Just back from Harrogate where the British Psychological Society were meeting. Why go there when I’m so ambivalent about these professional clubs? Well they were kind enough to give me an award for ‘the promotion of equality of opportunity’, for my work in Manchester Learning Disability Partnership (now being dismantled?) and my wider critical and scholarly work on the structural and power dimensions of psychological thought and practice (community psychology, critical psychology, liberation psychology). I had the opportunity to give a 20 minute lecture and rather than talking directly about my work I reflected on the perfect storm of contemporary crises and the question of rethinking both professional practice but also the very basis of our society. In some ways this was biting the hand that fed me – I gave a brief critique of the professional code of practice and characterised psychological theory and practice within the coloniality of State and market. But the audience seemed very receptive and asked some good questions. While the talk was a bit breathless (or garbled) given the scope of its ambition, it did seem to resonate somehow. You can read it here. there won’t be many surprises for followers of this blog maybe.
Anyway Harrogate is always a pleasure to visit. I grew up (’til 14 when we moved to Ballymena of all places) in another spa town (Malvern) so maybe I find such places (Buxton is another) congenial. We had dinner with some people we knew and some we didn’t, including Allan Baddeley who received an award for his work on memory – his review of short term memory was one of the first academic papers we had to read. Good for him.

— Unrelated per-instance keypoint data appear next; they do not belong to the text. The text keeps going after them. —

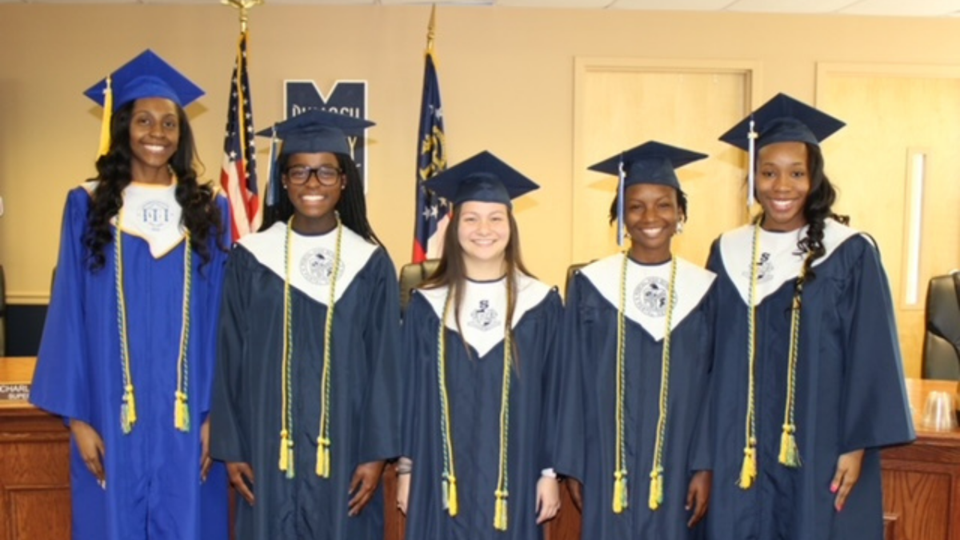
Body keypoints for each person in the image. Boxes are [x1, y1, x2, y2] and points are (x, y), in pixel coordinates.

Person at [29, 49, 231, 539]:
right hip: (110, 416)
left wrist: (218, 418)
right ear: (124, 128)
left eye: (168, 122)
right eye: (143, 120)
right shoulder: (88, 204)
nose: (156, 133)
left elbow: (223, 324)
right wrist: (77, 419)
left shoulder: (209, 211)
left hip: (189, 424)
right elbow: (68, 319)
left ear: (182, 134)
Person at [706, 93, 915, 540]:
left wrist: (855, 445)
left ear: (814, 177)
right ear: (753, 179)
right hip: (736, 445)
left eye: (797, 173)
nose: (782, 186)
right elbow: (708, 356)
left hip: (820, 440)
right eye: (769, 173)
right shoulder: (727, 251)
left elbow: (871, 355)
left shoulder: (850, 252)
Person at [208, 110, 401, 540]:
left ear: (344, 180)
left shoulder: (369, 263)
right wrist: (232, 446)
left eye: (326, 172)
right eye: (300, 171)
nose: (312, 183)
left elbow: (386, 366)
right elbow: (229, 354)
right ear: (284, 180)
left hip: (347, 451)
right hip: (265, 446)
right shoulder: (252, 257)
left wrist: (376, 455)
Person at [397, 151, 564, 539]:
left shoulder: (540, 303)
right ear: (454, 226)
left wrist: (549, 473)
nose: (483, 229)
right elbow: (408, 394)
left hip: (518, 479)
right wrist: (406, 471)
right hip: (438, 479)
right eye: (470, 218)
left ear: (511, 225)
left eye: (495, 218)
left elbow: (556, 393)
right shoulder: (426, 305)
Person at [555, 141, 715, 539]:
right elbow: (570, 379)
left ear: (680, 214)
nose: (650, 216)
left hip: (679, 463)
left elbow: (716, 388)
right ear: (621, 217)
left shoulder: (706, 290)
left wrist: (705, 464)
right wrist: (573, 463)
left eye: (663, 204)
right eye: (636, 206)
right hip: (607, 462)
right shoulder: (591, 287)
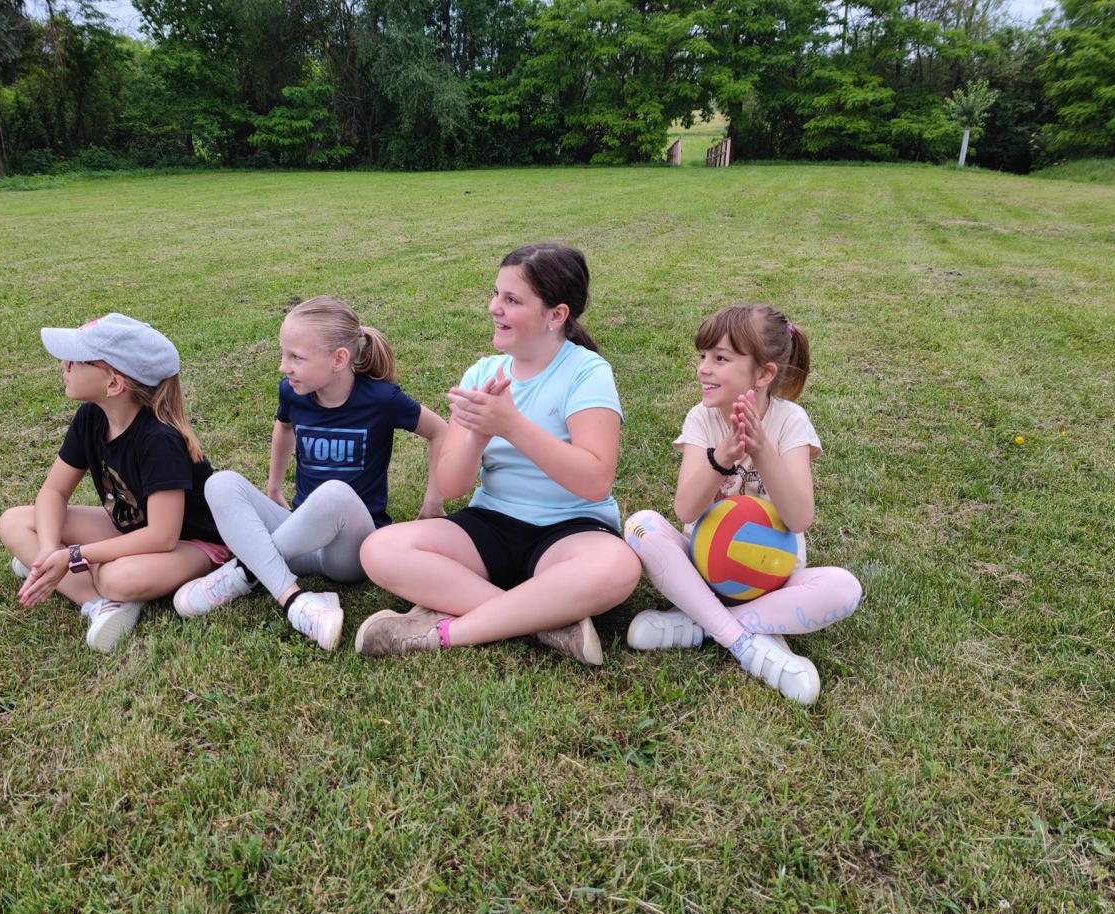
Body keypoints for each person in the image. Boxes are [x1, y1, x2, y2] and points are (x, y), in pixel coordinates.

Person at [354, 243, 641, 664]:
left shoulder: (587, 372)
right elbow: (451, 486)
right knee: (379, 549)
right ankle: (546, 620)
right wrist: (478, 436)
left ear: (556, 315)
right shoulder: (483, 373)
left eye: (512, 300)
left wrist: (512, 426)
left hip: (571, 530)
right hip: (490, 523)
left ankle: (444, 632)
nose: (494, 308)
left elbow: (595, 481)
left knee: (617, 567)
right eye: (495, 294)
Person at [172, 296, 447, 649]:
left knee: (334, 492)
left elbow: (440, 432)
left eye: (296, 358)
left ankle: (246, 570)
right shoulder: (293, 392)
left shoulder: (381, 399)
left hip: (349, 551)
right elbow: (284, 427)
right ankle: (292, 595)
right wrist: (273, 488)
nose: (283, 367)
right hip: (299, 536)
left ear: (339, 359)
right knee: (220, 484)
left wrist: (433, 503)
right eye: (283, 354)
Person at [623, 304, 862, 704]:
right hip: (703, 572)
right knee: (640, 525)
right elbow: (685, 511)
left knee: (844, 588)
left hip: (773, 583)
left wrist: (762, 449)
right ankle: (746, 642)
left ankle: (700, 624)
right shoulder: (702, 419)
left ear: (764, 374)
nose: (703, 368)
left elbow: (799, 517)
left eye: (720, 359)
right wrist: (722, 458)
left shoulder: (791, 421)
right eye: (703, 356)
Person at [0, 313, 228, 654]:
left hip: (190, 543)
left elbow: (162, 537)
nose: (64, 366)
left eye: (77, 361)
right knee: (14, 521)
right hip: (130, 529)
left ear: (114, 384)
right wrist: (47, 548)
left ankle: (95, 584)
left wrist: (73, 555)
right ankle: (97, 603)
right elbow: (54, 491)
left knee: (115, 578)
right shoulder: (91, 416)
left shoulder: (159, 440)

The following morning we went to a film showing on the involvement of USA psychologists in torture at Guantánamo Bay (let’s say it again – a USA occupied corner of otherwise free Cuba) and in Iraq. There was a discussion that made some useful points but perhaps failed to really understand this within the imperialist/colonial/capitalist systems of dominance (yes coloniality again), nor the way psychology itself so typically constructs a relationship of superiority over the other, be it disabled, mentally disordered, young, poor, old, foreign, etc person. I had a flash of insight that there is actually a continuity between the events at Abu Ghraib / Guantánamo, Winterbourne View and Mid Staffs NHS Trust – this is both about the colonial template of relations and the erosion of common decency, of ethicality under particular organisational conditions.